[Web page revision data]
Segment Open
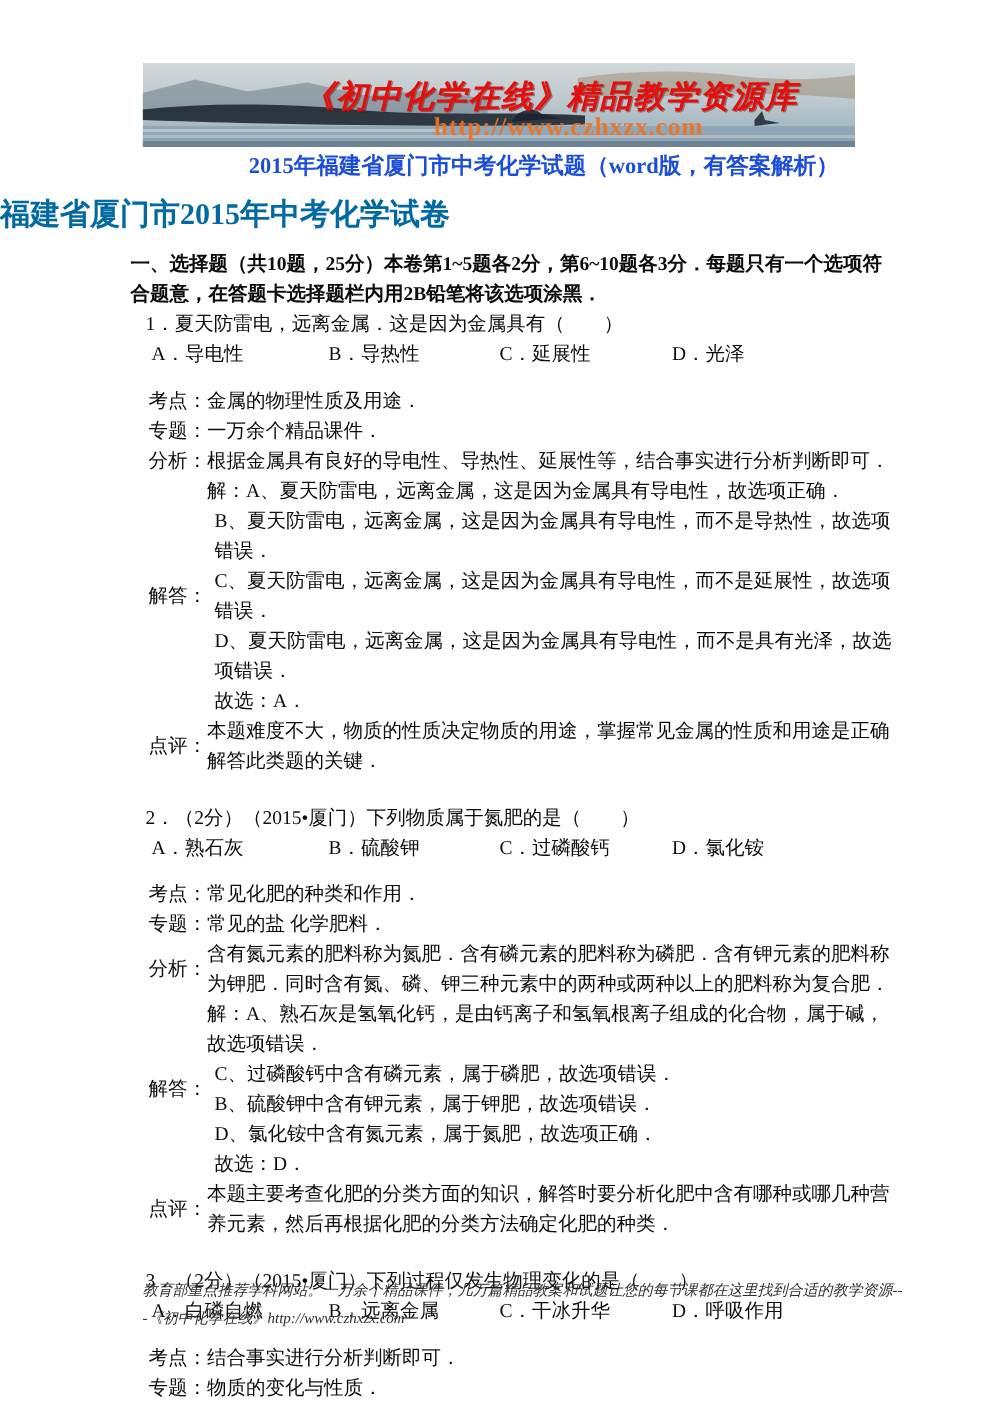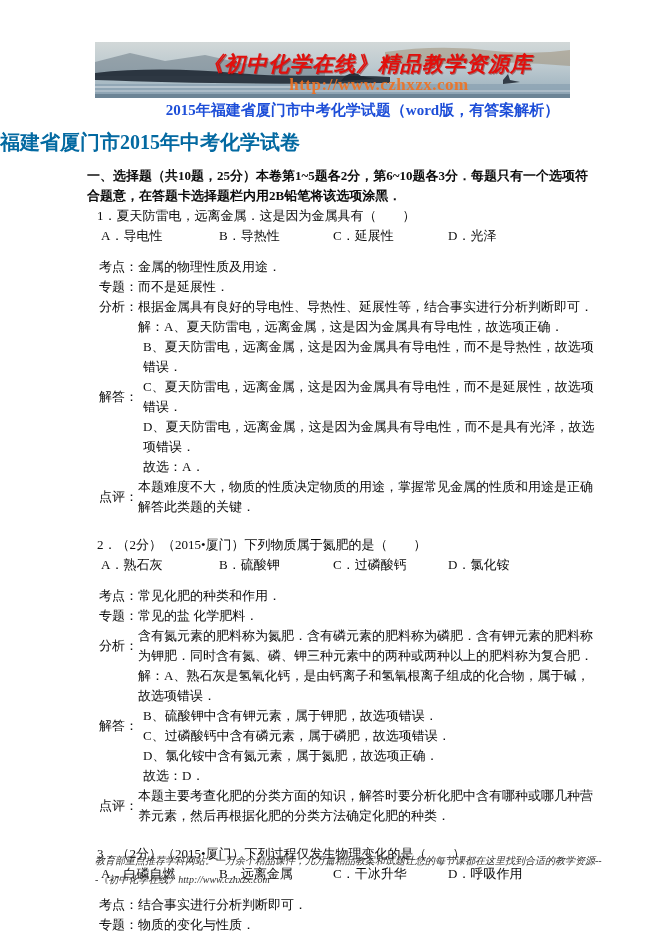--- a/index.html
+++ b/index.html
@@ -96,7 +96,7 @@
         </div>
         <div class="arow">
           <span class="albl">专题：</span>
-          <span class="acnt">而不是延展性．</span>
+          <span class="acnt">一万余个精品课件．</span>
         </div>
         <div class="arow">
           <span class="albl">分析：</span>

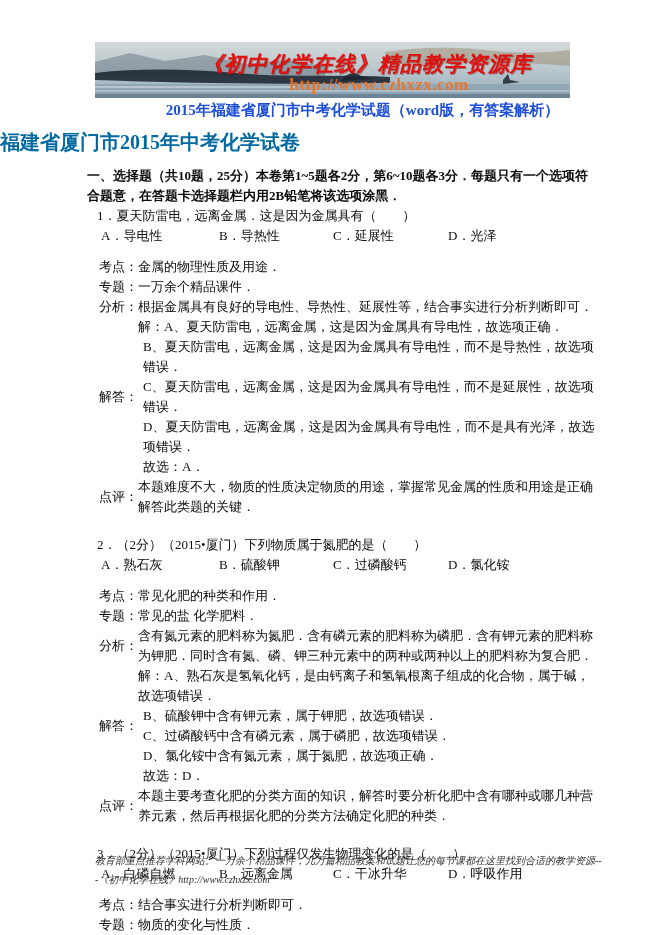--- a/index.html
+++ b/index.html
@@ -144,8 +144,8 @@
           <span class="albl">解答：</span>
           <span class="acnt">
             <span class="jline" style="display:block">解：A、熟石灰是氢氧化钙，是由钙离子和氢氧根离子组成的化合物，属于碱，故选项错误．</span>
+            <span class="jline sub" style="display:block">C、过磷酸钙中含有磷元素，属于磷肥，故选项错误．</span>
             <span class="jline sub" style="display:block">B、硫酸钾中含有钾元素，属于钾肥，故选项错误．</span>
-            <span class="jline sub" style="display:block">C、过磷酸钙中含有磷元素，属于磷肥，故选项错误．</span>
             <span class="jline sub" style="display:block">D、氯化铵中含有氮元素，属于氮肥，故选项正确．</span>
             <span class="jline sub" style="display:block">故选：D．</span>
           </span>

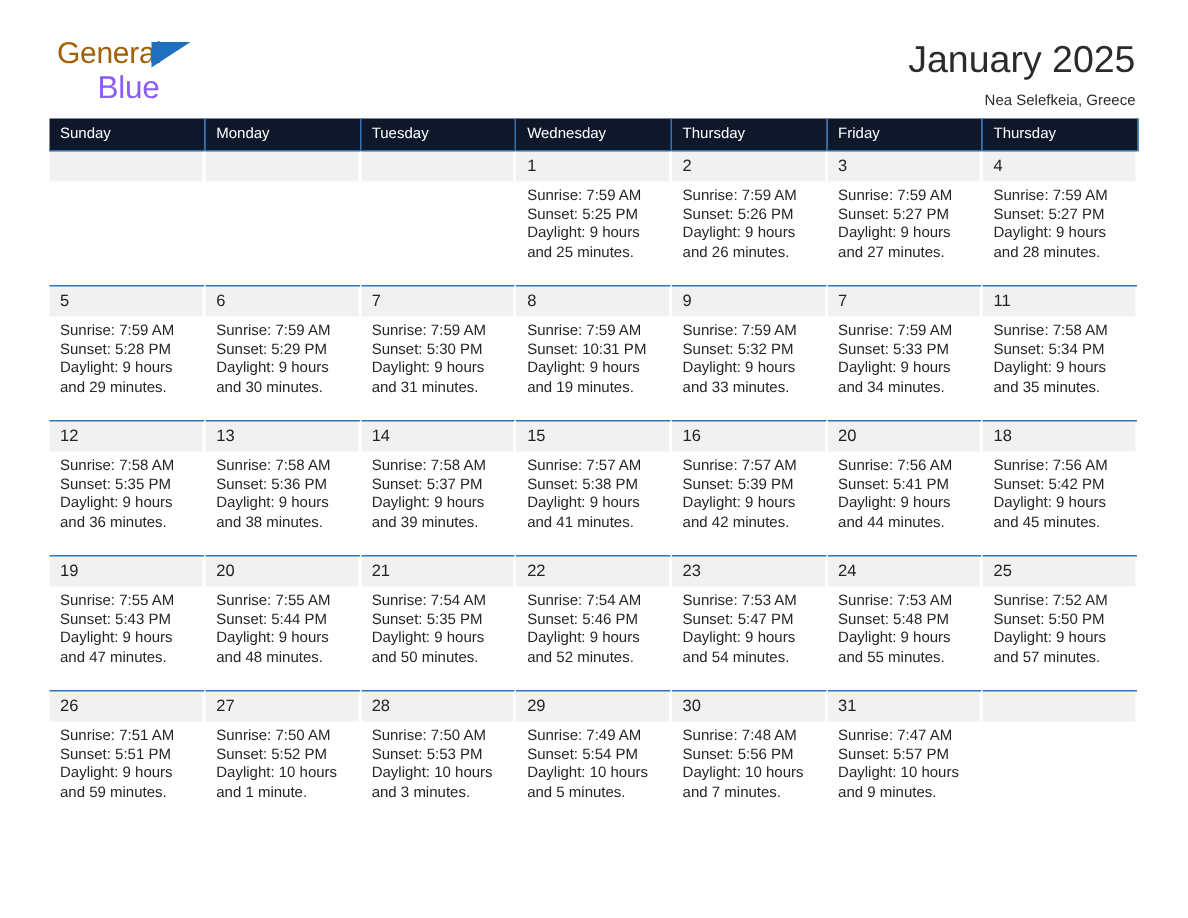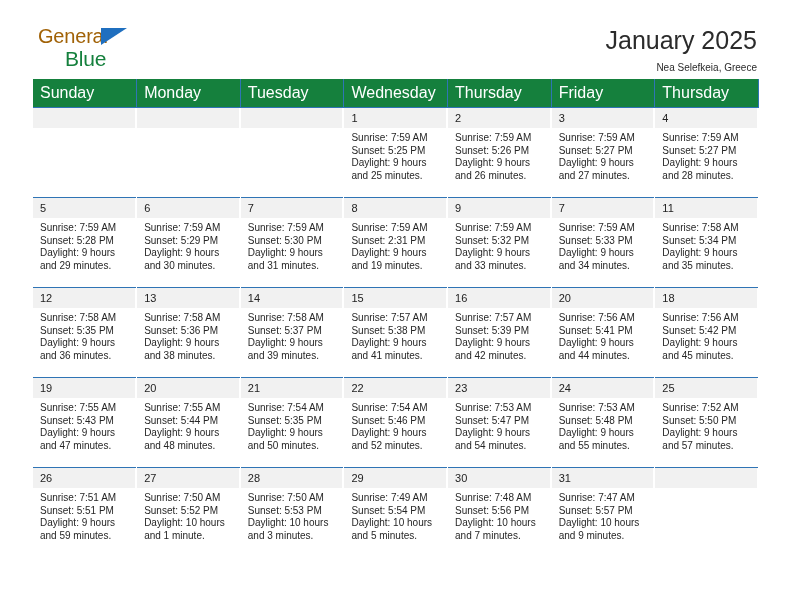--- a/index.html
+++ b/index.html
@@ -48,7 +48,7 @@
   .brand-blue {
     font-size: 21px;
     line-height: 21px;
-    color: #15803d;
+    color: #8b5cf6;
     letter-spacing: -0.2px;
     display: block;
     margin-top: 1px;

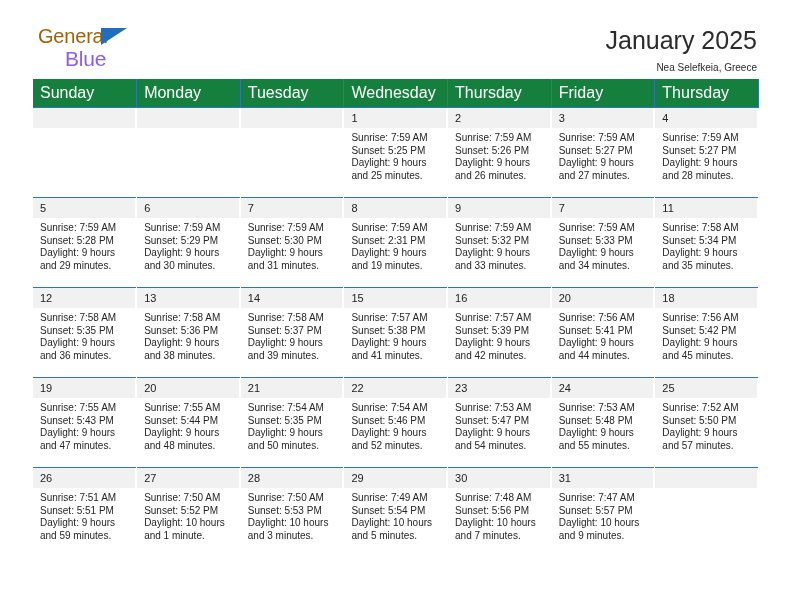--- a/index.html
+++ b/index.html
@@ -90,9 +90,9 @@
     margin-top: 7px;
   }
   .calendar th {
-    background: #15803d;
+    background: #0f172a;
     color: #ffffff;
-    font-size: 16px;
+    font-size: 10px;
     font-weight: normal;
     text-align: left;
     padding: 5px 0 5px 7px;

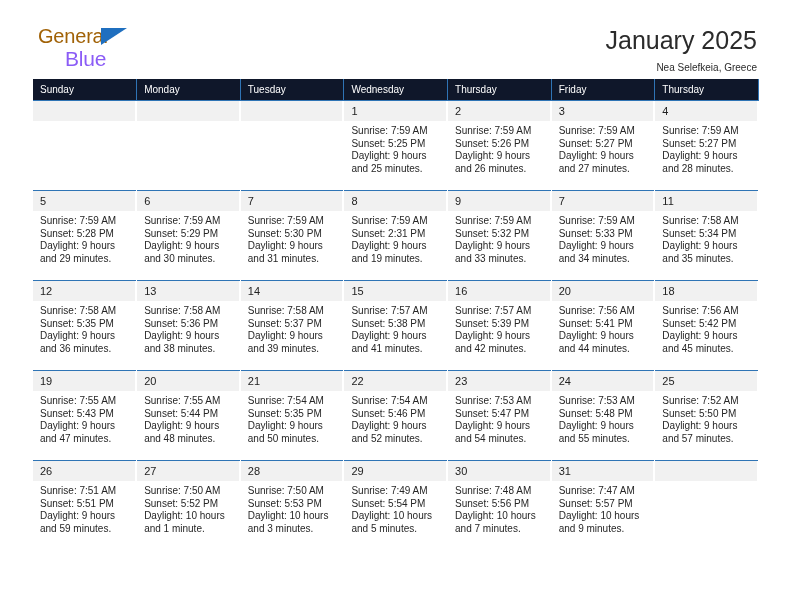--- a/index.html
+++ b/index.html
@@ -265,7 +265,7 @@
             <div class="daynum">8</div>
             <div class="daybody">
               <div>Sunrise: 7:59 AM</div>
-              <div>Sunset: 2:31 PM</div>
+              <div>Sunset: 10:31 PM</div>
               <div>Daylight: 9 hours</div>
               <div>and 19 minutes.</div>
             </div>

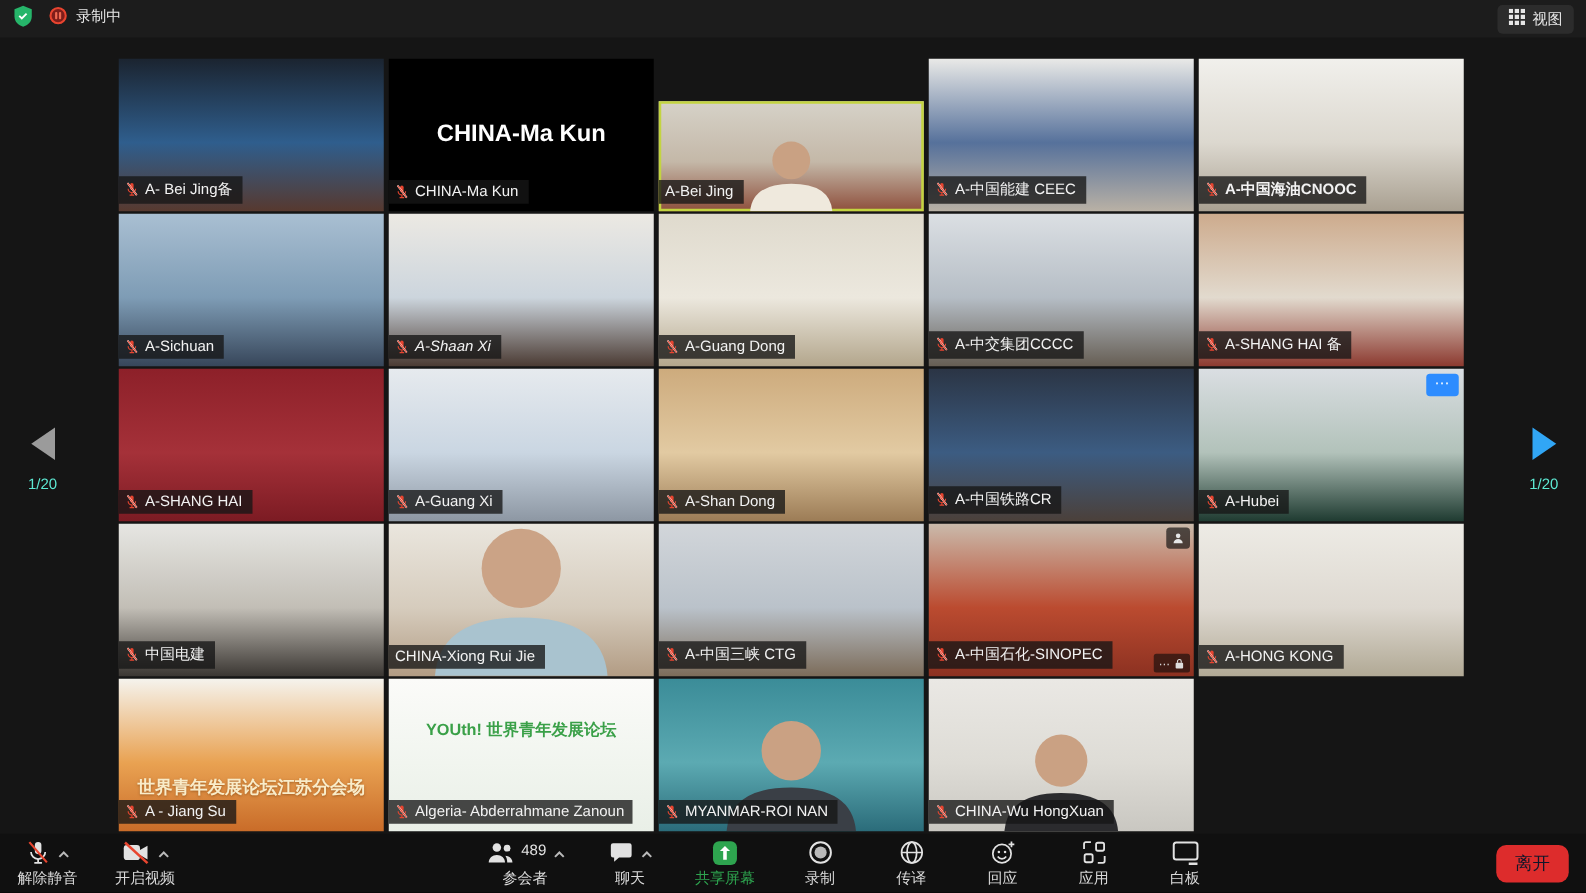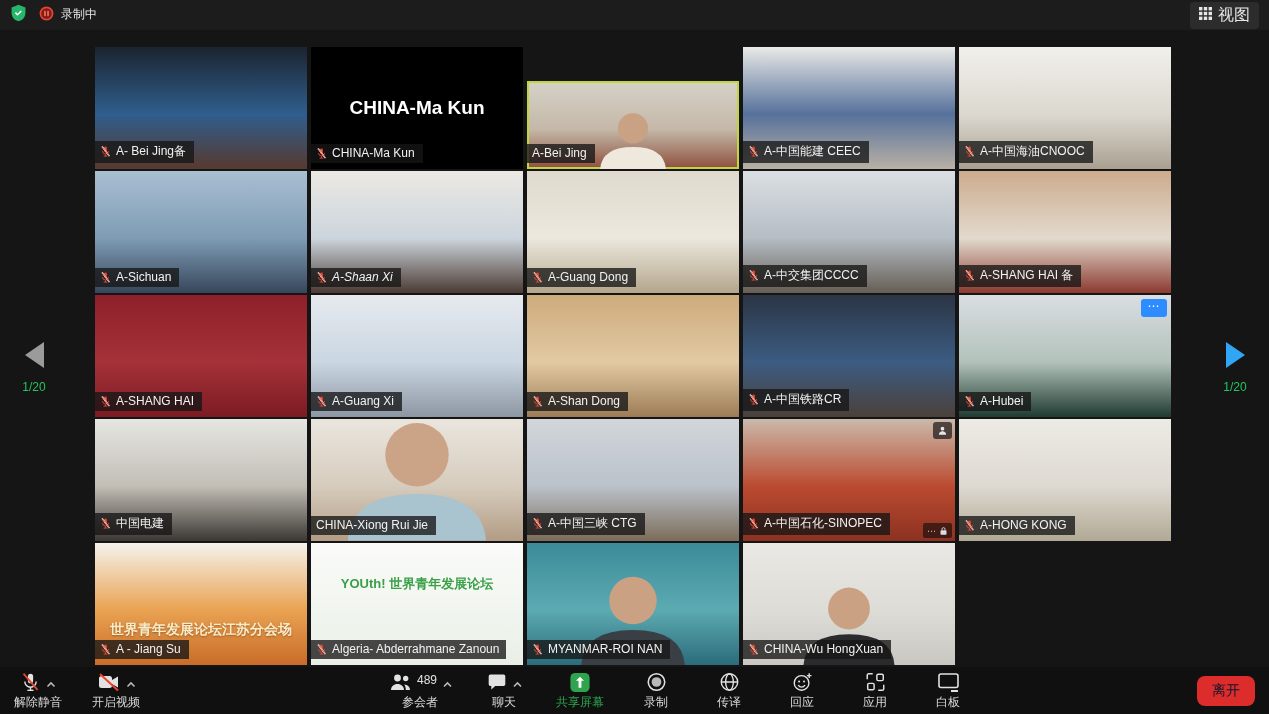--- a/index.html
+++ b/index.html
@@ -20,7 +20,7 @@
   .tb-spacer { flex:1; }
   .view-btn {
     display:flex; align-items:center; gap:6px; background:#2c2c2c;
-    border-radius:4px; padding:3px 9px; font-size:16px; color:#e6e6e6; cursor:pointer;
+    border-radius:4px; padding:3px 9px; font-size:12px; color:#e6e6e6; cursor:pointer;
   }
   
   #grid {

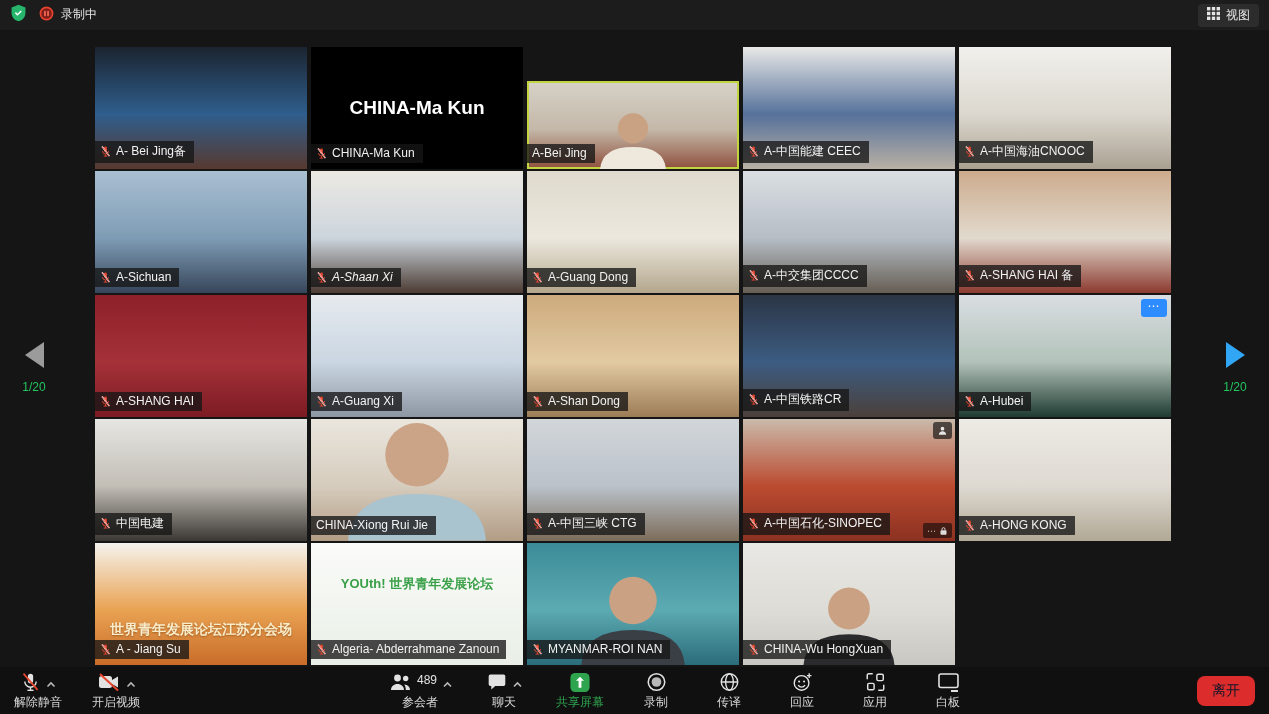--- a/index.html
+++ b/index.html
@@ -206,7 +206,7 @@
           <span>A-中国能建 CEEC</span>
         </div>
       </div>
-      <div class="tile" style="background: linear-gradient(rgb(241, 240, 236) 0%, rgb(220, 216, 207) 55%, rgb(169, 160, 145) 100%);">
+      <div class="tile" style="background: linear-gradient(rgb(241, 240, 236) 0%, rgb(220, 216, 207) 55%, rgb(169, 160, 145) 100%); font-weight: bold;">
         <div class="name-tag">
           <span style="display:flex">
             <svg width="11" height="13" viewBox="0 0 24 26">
Segment Closed
## Exercise requirements
Among the lines of the data, which ones contain the word "flex"? Show them.

## Result of the task
   .tb-spacer { flex:1; }
     display:flex; align-items:center; gap:6px; background:#2c2c2c;
           <span style="display:flex">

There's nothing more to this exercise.